__ABOUT THIS TASK__.
Everything in the data except the pictures belongs in your answer, copied exactly.

+++ PROVIDED DATA +++

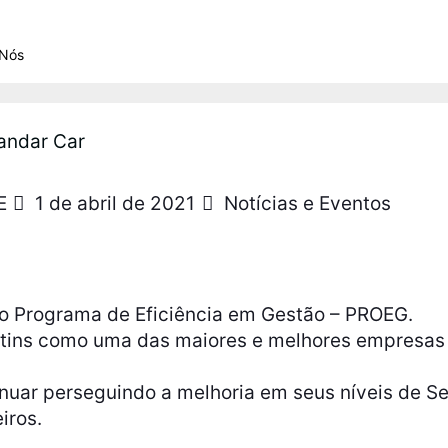
 Nós
andar Car
E
1 de abril de 2021
Notícias e Eventos
do Programa de Eficiência em Gestão – PROEG.
antins como uma das maiores e melhores empresas
inuar perseguindo a melhoria em seus níveis de S
iros.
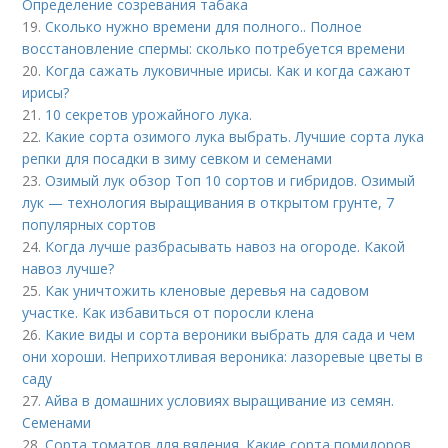
Определение созревания табака
19.
Сколько нужно времени для полного.. Полное
восстановление спермы: сколько потребуется времени
20.
Когда сажать луковичные ирисы. Как и когда сажают
ирисы?
21.
10 секретов урожайного лука.
22.
Какие сорта озимого лука выбрать. Лучшие сорта лука
репки для посадки в зиму севком и семенами
23.
Озимый лук обзор Топ 10 сортов и гибридов. Озимый
лук — технология выращивания в открытом грунте, 7
популярных сортов
24.
Когда лучше разбрасывать навоз на огороде. Какой
навоз лучше?
25.
Как уничтожить кленовые деревья на садовом
участке. Как избавиться от поросли клена
26.
Какие виды и сорта вероники выбрать для сада и чем
они хороши. Неприхотливая вероника: лазоревые цветы в
саду
27.
Айва в домашних условиях выращивание из семян.
Семенами
28.
Сорта томатов для вяления. Какие сорта помидоров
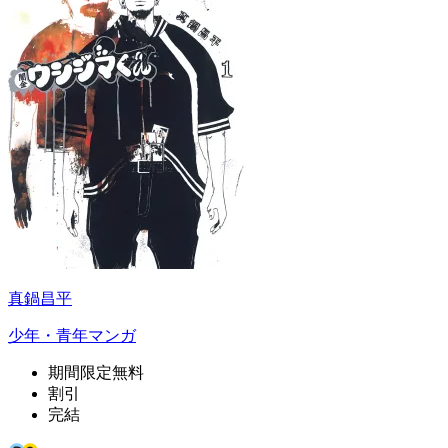
真鍋昌平
少年・青年マンガ
期間限定無料
割引
完結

+++

__ANSWER SECTION__.
 Nós
andar Car
E
1 de abril de 2021
Notícias e Eventos
do Programa de Eficiência em Gestão – PROEG.
antins como uma das maiores e melhores empresas
inuar perseguindo a melhoria em seus níveis de S
iros.
Определение созревания табака
19.
Сколько нужно времени для полного.. Полное
восстановление спермы: сколько потребуется времени
20.
Когда сажать луковичные ирисы. Как и когда сажают
ирисы?
21.
10 секретов урожайного лука.
22.
Какие сорта озимого лука выбрать. Лучшие сорта лука
репки для посадки в зиму севком и семенами
23.
Озимый лук обзор Топ 10 сортов и гибридов. Озимый
лук — технология выращивания в открытом грунте, 7
популярных сортов
24.
Когда лучше разбрасывать навоз на огороде. Какой
навоз лучше?
25.
Как уничтожить кленовые деревья на садовом
участке. Как избавиться от поросли клена
26.
Какие виды и сорта вероники выбрать для сада и чем
они хороши. Неприхотливая вероника: лазоревые цветы в
саду
27.
Айва в домашних условиях выращивание из семян.
Семенами
28.
Сорта томатов для вяления. Какие сорта помидоров
真鍋昌平
少年・青年マンガ
期間限定無料
割引
完結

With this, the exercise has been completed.